Materials provided below:

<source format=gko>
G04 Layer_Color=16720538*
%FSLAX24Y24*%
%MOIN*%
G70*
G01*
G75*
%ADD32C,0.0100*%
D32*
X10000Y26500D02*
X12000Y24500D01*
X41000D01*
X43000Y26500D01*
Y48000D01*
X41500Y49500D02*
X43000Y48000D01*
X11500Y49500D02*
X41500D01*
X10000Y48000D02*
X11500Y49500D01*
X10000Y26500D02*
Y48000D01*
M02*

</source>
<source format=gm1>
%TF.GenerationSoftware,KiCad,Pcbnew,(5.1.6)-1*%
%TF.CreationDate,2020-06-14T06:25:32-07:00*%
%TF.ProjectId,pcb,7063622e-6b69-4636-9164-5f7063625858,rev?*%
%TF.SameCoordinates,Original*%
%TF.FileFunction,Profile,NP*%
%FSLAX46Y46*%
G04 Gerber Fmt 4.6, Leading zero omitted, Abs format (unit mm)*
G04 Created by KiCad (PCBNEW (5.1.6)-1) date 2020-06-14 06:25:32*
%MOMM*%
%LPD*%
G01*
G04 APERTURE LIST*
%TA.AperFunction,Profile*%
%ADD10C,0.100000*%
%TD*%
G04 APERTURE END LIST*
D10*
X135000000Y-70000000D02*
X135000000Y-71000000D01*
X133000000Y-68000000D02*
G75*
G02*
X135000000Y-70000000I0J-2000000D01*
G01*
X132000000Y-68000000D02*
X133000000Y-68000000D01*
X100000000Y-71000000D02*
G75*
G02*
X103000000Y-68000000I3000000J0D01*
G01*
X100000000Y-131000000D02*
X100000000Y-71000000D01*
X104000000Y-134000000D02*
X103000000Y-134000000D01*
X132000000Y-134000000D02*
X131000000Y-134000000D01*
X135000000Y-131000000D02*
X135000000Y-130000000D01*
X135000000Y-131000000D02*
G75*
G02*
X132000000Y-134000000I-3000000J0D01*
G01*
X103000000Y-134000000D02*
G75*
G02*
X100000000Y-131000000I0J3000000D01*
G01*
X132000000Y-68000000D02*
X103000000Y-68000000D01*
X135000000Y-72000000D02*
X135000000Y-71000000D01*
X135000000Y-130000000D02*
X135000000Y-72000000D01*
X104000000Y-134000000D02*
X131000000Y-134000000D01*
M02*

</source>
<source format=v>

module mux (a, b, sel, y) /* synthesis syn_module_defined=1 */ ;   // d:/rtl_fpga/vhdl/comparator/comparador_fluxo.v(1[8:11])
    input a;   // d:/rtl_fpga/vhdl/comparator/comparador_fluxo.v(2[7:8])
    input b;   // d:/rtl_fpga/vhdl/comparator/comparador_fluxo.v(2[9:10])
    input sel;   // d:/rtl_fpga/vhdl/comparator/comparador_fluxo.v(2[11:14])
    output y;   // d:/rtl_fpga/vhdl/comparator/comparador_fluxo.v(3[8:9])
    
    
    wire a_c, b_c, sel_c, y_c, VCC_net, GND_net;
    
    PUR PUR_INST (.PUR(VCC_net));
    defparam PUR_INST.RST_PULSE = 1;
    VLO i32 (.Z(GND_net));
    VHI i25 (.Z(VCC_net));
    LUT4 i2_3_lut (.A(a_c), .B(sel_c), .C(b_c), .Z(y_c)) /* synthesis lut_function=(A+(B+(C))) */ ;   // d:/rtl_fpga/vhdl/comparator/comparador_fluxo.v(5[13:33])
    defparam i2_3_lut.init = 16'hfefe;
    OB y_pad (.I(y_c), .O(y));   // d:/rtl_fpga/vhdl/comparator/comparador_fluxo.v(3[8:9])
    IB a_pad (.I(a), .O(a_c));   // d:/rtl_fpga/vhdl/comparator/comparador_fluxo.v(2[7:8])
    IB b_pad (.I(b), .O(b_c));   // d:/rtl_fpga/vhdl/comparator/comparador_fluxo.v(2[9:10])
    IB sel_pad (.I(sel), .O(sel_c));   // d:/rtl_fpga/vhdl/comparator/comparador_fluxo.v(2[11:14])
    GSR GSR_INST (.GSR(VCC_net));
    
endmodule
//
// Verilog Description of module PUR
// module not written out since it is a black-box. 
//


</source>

End of Materials provided.
Materials provided below:

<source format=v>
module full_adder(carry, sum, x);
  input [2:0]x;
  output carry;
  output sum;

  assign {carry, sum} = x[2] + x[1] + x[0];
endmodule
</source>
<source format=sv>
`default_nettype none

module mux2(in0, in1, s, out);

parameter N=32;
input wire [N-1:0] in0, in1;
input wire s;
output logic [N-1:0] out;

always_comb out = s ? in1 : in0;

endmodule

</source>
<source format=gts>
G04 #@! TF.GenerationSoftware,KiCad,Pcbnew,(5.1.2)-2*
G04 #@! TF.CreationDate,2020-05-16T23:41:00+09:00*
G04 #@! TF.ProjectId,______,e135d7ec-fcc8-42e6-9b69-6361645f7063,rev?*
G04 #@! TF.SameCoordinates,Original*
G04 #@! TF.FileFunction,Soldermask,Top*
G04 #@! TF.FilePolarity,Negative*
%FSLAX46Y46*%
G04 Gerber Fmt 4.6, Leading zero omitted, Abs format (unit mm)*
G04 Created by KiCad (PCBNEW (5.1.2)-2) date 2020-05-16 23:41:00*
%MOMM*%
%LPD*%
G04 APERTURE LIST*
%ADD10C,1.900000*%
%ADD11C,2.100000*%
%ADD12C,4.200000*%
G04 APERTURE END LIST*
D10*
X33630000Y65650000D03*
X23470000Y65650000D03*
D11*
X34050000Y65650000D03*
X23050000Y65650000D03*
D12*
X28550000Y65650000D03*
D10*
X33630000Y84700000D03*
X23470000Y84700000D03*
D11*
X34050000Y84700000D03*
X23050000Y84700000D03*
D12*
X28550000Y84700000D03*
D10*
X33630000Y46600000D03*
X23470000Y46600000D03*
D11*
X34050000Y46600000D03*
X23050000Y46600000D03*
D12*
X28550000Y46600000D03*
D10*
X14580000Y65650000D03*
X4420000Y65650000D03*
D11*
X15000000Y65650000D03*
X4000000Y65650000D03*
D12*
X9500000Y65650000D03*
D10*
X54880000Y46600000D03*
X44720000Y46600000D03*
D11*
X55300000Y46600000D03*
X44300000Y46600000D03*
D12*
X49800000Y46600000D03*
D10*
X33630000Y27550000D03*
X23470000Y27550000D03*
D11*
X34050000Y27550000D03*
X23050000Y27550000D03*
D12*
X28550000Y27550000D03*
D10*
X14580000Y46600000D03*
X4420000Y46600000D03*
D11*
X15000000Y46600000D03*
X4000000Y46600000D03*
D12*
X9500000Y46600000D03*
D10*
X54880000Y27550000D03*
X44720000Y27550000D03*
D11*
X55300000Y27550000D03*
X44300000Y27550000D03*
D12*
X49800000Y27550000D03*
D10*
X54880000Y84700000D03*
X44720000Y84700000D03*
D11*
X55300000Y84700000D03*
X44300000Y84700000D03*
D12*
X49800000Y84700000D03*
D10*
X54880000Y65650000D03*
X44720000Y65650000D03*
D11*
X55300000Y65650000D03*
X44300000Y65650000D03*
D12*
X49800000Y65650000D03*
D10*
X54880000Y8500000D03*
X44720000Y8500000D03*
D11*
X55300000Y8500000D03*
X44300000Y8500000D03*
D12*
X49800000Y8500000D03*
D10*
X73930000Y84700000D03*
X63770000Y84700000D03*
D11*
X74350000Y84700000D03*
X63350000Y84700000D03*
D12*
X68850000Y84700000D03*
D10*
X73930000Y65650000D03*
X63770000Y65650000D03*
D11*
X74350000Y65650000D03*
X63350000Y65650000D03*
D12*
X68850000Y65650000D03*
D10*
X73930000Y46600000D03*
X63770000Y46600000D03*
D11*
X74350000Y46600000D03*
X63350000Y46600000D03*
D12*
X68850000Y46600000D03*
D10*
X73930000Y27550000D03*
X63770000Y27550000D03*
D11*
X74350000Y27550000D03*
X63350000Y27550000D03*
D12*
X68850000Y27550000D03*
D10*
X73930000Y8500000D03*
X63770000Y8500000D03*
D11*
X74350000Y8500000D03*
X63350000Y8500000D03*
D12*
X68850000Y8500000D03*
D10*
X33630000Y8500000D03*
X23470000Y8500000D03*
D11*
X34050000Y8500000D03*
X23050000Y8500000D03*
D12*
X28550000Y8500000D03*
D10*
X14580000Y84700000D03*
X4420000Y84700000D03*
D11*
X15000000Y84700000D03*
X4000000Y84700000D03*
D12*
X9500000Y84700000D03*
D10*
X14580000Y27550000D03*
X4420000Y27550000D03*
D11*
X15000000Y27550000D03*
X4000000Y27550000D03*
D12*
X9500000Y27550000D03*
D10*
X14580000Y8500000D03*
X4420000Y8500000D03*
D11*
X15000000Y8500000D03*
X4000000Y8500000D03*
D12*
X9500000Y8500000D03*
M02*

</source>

End of Materials provided.

_Prompt:_
Find and show each line of the listing with the word "zero".

_Solution for this problem:_
G04 Gerber Fmt 4.6, Leading zero omitted, Abs format (unit mm)*
G04 Gerber Fmt 4.6, Leading zero omitted, Abs format (unit mm)*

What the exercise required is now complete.